■ SELECTED EXCERPT
□ □ □ □ □ □ □
I disassembled it, reassembled it randomly and tried to solve it slowly. I cannot get a yellow cross after having solved the first two layers.

This is completely unrealistic!


----------



## TheBB (Feb 21, 2009)

Post a picture of the friggin' cube and I'll show you how.


----------



## JohnnyA (Feb 21, 2009)

You shouldn't randomly assemble it O.O you need to assemble it in the solved state and then scramble it, or you get a situation which is impossible to solve. I thought we said that on the first page?


----------



## GermanCube (Feb 21, 2009)

Moin,

maybe you have got a problem with the colores? I noticed, that your orange is very bright - is it possible, that you mix it up with red? Or maybe your 2nd layer isn't correct?

Alex


----------



## Xtian (Feb 21, 2009)

hamburger188 said:


> But this situation is in accordance with my cube.




My bad. I must say, your orange looks very red. 

Could you upload a picture of the cube in its 'unsolvable state'?


----------



## hamburger188 (Feb 21, 2009)

I have got Cubesmith stickers. It is a special orange and I did not mix red with orange.

I have just oriented the corners but I was still not able to solve the cube completely because I managed it to solve the yellow layer but the rest of the cube was destroyed.

I am despairing of the cube!


----------



## TheBB (Feb 21, 2009)

Like I said, just show us a picture of the presumed impossible state, and we can let you know what's up...


----------



## GermanCube (Feb 21, 2009)

TheBB said:


> ... just show us a picture ...




Or even better a video . . .

Show us, how you start scrambling the cube, then show us solving until your problem appears. This will help to analyse the problem ! !

Alex


----------



## hamburger188 (Feb 21, 2009)

Ehm, the problem is always somewhere else. As I said, sometimes I cannot make a yellow cross and sometimes I cannot put the wrong corners to the right positions.

//edit: Ok, I will see what I can do regarding a video.


----------



## Unknown (Feb 21, 2009)
□ □ □ □ □ □ □
■ DATA EXTRACT
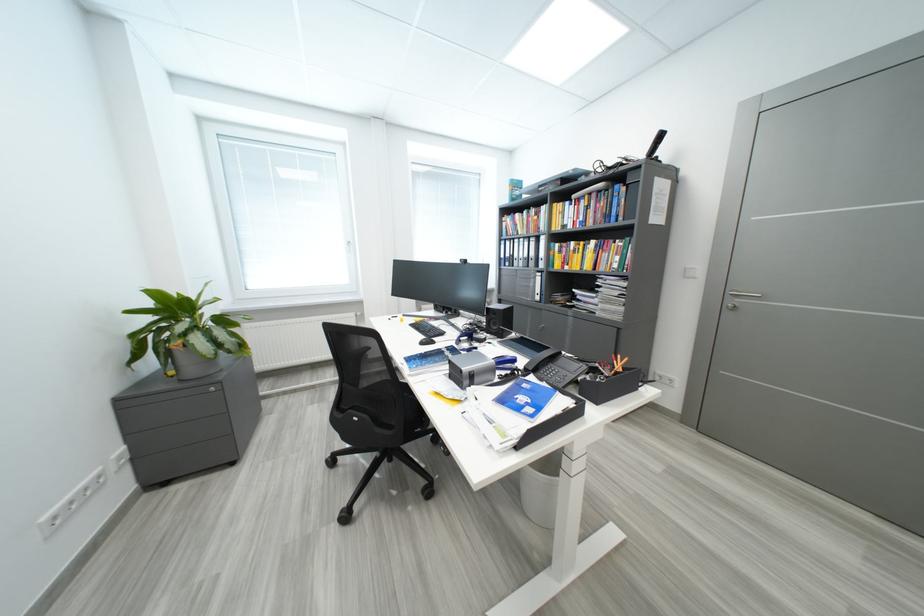
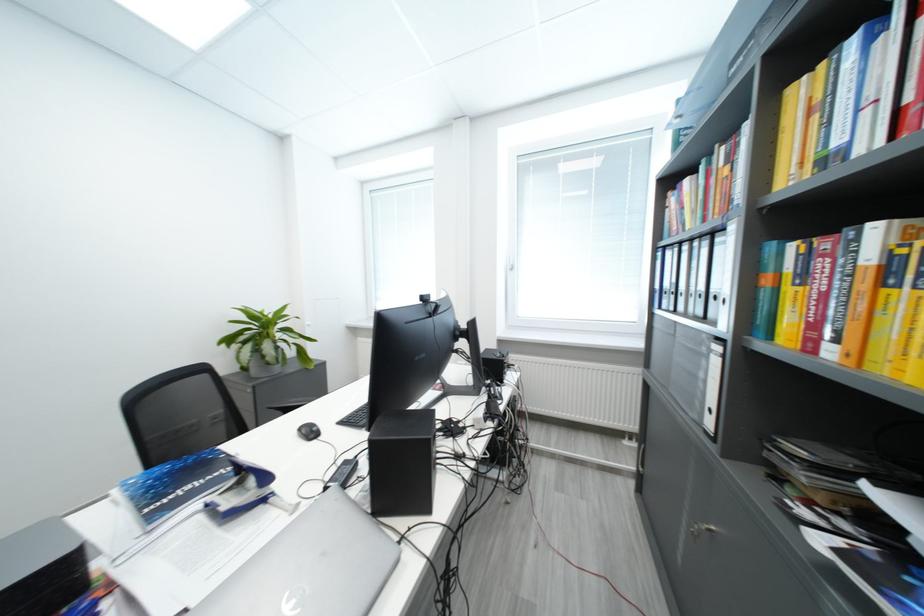
Where in the second image is the point corresponding to pixel 526 217 from the first image?

(696, 184)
□ □ □ □ □ □ □
■ WHAT TO WORK ON
1. Please shorten the paragraph in the cube-solving thread that begins "You shouldn't randomly assemble it" and keep its main facts.
2. In the cube-solving thread, swap "despairing of" for "giving up on" and write out the part that opens with the words "I have got Cubesmith" and closes with "of the cube!".

■ SOLUTIONS TO THE EXERCISE
1. Don't put the cube back together at random. Assemble it in the solved state and then scramble it, or it may end up impossible to solve. The writer believed this had already been said on the first page.

2.
I have got Cubesmith stickers. It is a special orange and I did not mix red with orange.

I have just oriented the corners but I was still not able to solve the cube completely because I managed it to solve the yellow layer but the rest of the cube was destroyed.

I am giving up on the cube!